Nessa pandemia, vi certos crimes contra a humanidade que cortaram a pele e ainda hoje sangram. Porque a pele mais fácil de esconder o sangramento é a preta, coagula e fica lá, ninguém nem percebe. Eu te conheci pouco antes de me formar médica. Depois, vi que as inequidades de raça também se refletem na saúde. Vi meu povo preto morrer numa fila de espera de UTI no SUS, enquanto quem tinha dinheiro ia para UTI sem nem mesmo precisar, só pra dar mais lucro para a empresa que gerencia o hospital. Vi alguns colegas médicos negligenciando a vida do paciente do SUS porque, afinal, voltamos ao ponto que ninguém liga pra mais uma vida preta e pobre que se perde. Parece mesmo que no momento de crise a corda do direito à vida rompe do lado mais frágil, sabe? Como se já existisse antes uma força insistindo pra essa corda romper pra o povo preto e pobre. Esse ano eu morri um pouco com cada uma dessas coisas que eu vi. E às vezes não vejo solução, sabe? É tudo tão estruturado historicamente. A medicina segue nas mãos da aristocracia e o povo preto segue morrendo — ou com uma má assistência médica, ou sem assistência ou morrendo de fome. E aí pensei em te escrever. Te perguntar se daí, em Deus, você consegue enxergar um futuro mais luminoso do que eu consigo. Me lembro muito de você ao longo dos dias. Como uma saudade de um amigo íntimo. Sinto que você entenderia dessa dor que te conto agora, que você partilharia sobre como foi ser humilhado por causa de Deus, e por causa dEle, também por defender o teu povo. Sinto que você, 70 anos mais maduro que eu, aterraria meu coração ainda tão inquieto com essa dor que me ultrapassa e me transpassa. Sinto que você entenderia o que quero dizer quando digo que, para permanecer na Igreja, preciso também diariamente perdoar a Igreja por tudo o que ela ainda não pode ser. E perdoar meus irmãos por tudo que eles ofendem, as vidas que eles tiram sem saber que estão tirando. No fundo, eu também sou culpada por essa estrutura genocida. O mal que reina em grande escala na sociedade é o mesmo mal que reina em mim em alguns momentos. Sou uma mulher profundamente dividida, contraditória, cheia de ausências.

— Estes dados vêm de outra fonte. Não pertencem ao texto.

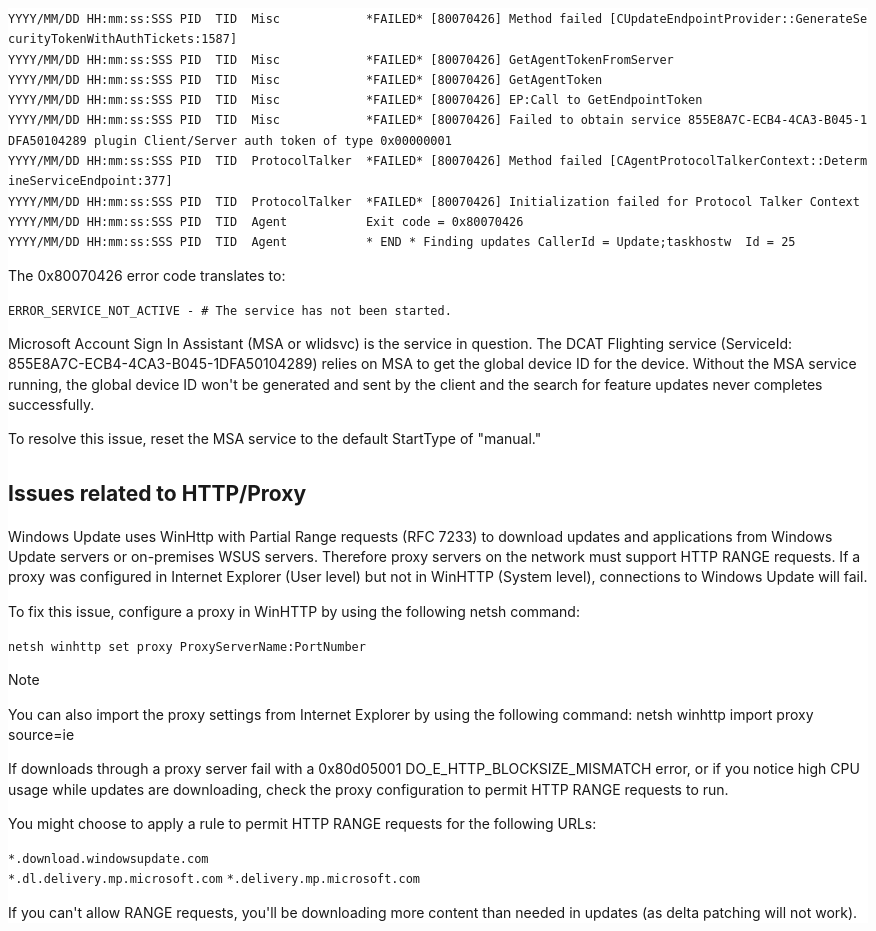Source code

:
 ```console
YYYY/MM/DD HH:mm:ss:SSS PID  TID  Misc            *FAILED* [80070426] Method failed [CUpdateEndpointProvider::GenerateSecurityTokenWithAuthTickets:1587]
YYYY/MM/DD HH:mm:ss:SSS PID  TID  Misc            *FAILED* [80070426] GetAgentTokenFromServer
YYYY/MM/DD HH:mm:ss:SSS PID  TID  Misc            *FAILED* [80070426] GetAgentToken
YYYY/MM/DD HH:mm:ss:SSS PID  TID  Misc            *FAILED* [80070426] EP:Call to GetEndpointToken
YYYY/MM/DD HH:mm:ss:SSS PID  TID  Misc            *FAILED* [80070426] Failed to obtain service 855E8A7C-ECB4-4CA3-B045-1DFA50104289 plugin Client/Server auth token of type 0x00000001
YYYY/MM/DD HH:mm:ss:SSS PID  TID  ProtocolTalker  *FAILED* [80070426] Method failed [CAgentProtocolTalkerContext::DetermineServiceEndpoint:377]
YYYY/MM/DD HH:mm:ss:SSS PID  TID  ProtocolTalker  *FAILED* [80070426] Initialization failed for Protocol Talker Context
YYYY/MM/DD HH:mm:ss:SSS PID  TID  Agent           Exit code = 0x80070426
YYYY/MM/DD HH:mm:ss:SSS PID  TID  Agent           * END * Finding updates CallerId = Update;taskhostw  Id = 25
``` 

The 0x80070426 error code translates to:
```console
ERROR_SERVICE_NOT_ACTIVE - # The service has not been started.
```

Microsoft Account Sign In Assistant (MSA or wlidsvc) is the service in question. The DCAT Flighting service (ServiceId: 855E8A7C-ECB4-4CA3-B045-1DFA50104289) relies on MSA to get the global device ID for the device. Without the MSA service running, the global device ID won't be generated and sent by the client and the search for feature updates never completes successfully.

To resolve this issue, reset the MSA service to the default StartType of "manual."

## Issues related to HTTP/Proxy 
Windows Update uses WinHttp with Partial Range requests (RFC 7233) to download updates and applications from Windows Update servers or on-premises WSUS servers. Therefore proxy servers on the network must support HTTP RANGE requests. If a proxy was configured in Internet Explorer (User level) but not in WinHTTP (System level), connections to Windows Update will fail. 
 
To fix this issue, configure a proxy in WinHTTP by using the following netsh command: 

```console
netsh winhttp set proxy ProxyServerName:PortNumber 
```

>[!NOTE]
> You can also import the proxy settings from Internet Explorer by using the following command: netsh winhttp import proxy source=ie 
 
If downloads through a proxy server fail with a 0x80d05001 DO_E_HTTP_BLOCKSIZE_MISMATCH error, or if you notice high CPU usage while updates are downloading, check the proxy configuration to permit HTTP RANGE requests to run.  
 
You might choose to apply a rule to permit HTTP RANGE requests for the following URLs: 

`*.download.windowsupdate.com`  
`*.dl.delivery.mp.microsoft.com`
`*.delivery.mp.microsoft.com`

If you can't allow RANGE requests, you'll be downloading more content than needed in updates (as delta patching will not work).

Deus me deu muitos bons irmãos ainda em terra, sabe? Gente cheia de amorosidade, verdadeiramente comprometidos com o evangelho. Você conhece alguns deles. Me sinto muito bem acompanhada, mas algumas dessas dores, meu caro amigo, são um tanto sozinhas. Queria que você pedisse ao Cristo, agora que estás plenamente nEle, que permaneça comigo. Assim como você, tenho plena consciência de que travo uma luta em que a derrota é garantida. E só encontro forças para lutar no Cristo que foi completamente derrotado para nos dar vida, vida em abundância. Só encontro força porque sei que a Vida que Ele me deu e que eu transmito é maior do que qualquer dor, trauma, inequidade histórica. Acredito que a Vida que Ele me dá sempre vence. Os dias também me dão essa certeza. Um dia azul, o olhar compassivo da minha preceptora, ver os bracinhos inquietos de uma criança cujo coração eu escutei bater na barriga da mãe: a vida sempre vence. Lembro de você quando lembro que em Cristo não há derrota. E que a morte é sempre Páscoa.
Hoje estava pensando que gostaria mesmo de ficar velhinha e ainda acreditar na vida, como você. Intercede por mim, Pedro. Pra que eu seja uma mulher de fibra como você foi um homem de fibra. E uma mulher de fé como você foi um homem de fé.